A Journey Down Memory Lane

With my aunt and uncle back in the country and staying locally in the run up to Nans memorial next Thursday. They have been able to help Mum and me get on with sorting out Nans belongings.

It’s been a hard thing to do. Not just physically but emotionally as well. However it has been that emotional side that has been the main stumbling block over the past nearly two years preventing Mum and I making much progress with Nans stuff.

Even with my aunt and uncle here helping. It’s not been easier on that front. But it’s helped to have some-one else to share the burden with. We made some real headway over the last two days.

Whilst sorting out what stuff goes to the dump, charity, or to keep we came across a box that quite clearly was mine.

Inside this cardboard time vault were treasures that took me back to my teenage years and the early days of the British Home Computer boom.

If you remember when I wrote about playing the latest MtG set, The Lord of the Rings: Tales of Middle-Earth I shared about my history with Tolkien and when I first came across Middle-Earth.

Well colour me pleasantly surprised (whatever that colour is) when I opened up the box and inside were my copies of The Hobbit (Oric-1 version) and Lord of the Rings Game One (C64 version).
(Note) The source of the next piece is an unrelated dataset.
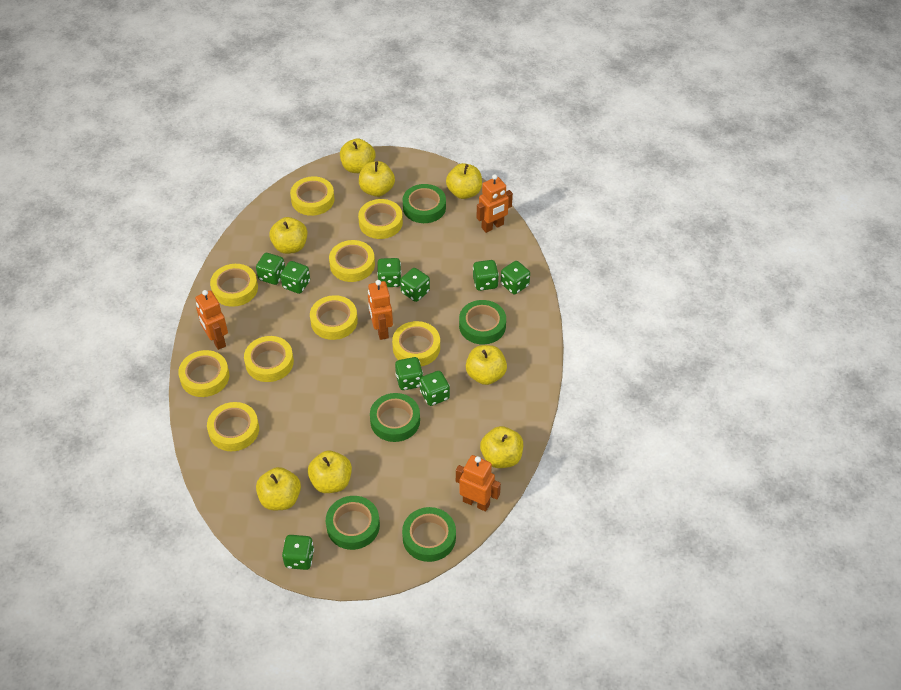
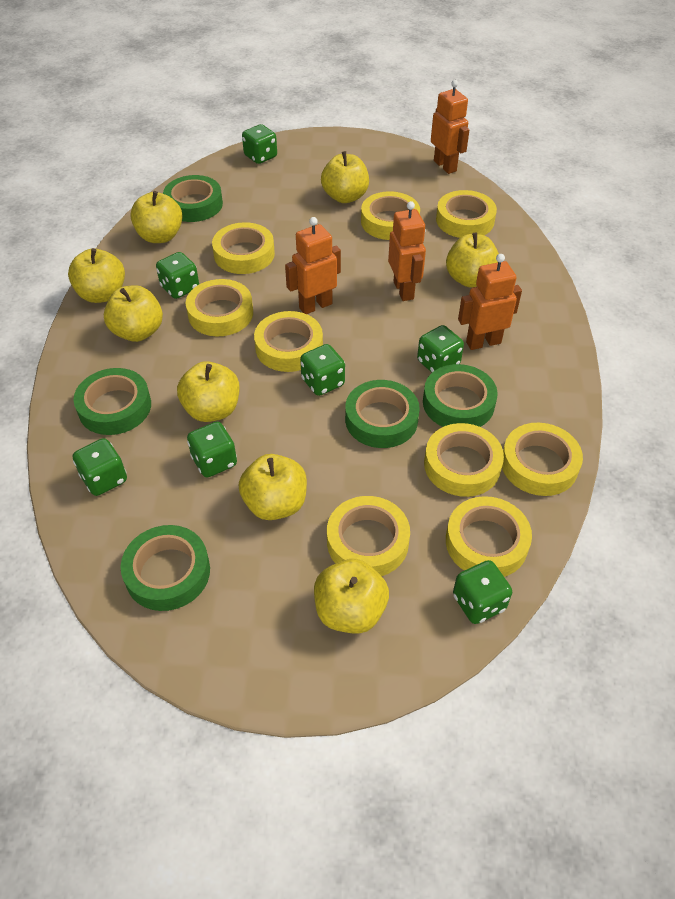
green dice: [256,253,285,285] [280,261,310,294] [282,535,314,570] [377,258,401,287] [395,357,423,390] [400,268,430,302] [420,371,450,406] [473,260,499,291] [501,261,530,294] = 9 -> [73,438,127,496] [156,252,199,299] [187,422,237,477] [242,124,277,164] [300,344,345,396] [417,325,464,372] [453,560,512,624] = 7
Minus the respective paperback books.

Also inside this treasure trove of memories were the following three items pictured in the gallery below.

The Simon’s Basic was a cartridge for the C64 that allowed you to use a more powerful version of Basic on the machine.

It was this version of Basic that I wrote a game to teach the Green Cross Code for my O-Level computing project in.

It’s the project I also rewrote completely the night before it was due to be handed in. I did an all nighter. I was young. Didn’t know better.

I hadn’t realised what an impact I’d made with the game or my coding skills until decades later when my school friend Jon Ward returned to the UK for a visit. When we met up he remembered all this, bringing up the game and how good I was in the computing lessons. It was very flattering.

Author probably has the honour of being the first ever word processor I ever owned and used!

Finally the official Commodore modem for the C64. Mum and Dad got me that for Christmas. A decision they would later regret. Later being three months later when that quarters phone bill came in.

You see Mum and Dad had no idea what a modem was or that it used the phone line.

Try and imagine one morning waking up. That days post dropping through the letterbox before 8am. Yeah that’s how far back we’ve gone to a functioning, reliable (well compared todays offering) postal service. Opening up the post and seeing a bill from BT for over three pounds.

Yeah I’d hit the phone pretty hard. I’d developed a serious Compunet habit downloading demoes etc.

Well Mum and especially Dad were more than a little pissed off. Getting Dad angry was the quickest way to lowering your life expectancy.

Obviously my online activities were seriously curtailed from that point on.

But it was Nan that really saved my bacon (as she has always done). She let Mum and Dad have the money to help with the phone bill I’d rung up with the modem.

There were other gems in the box too. But I’ll save them for another day.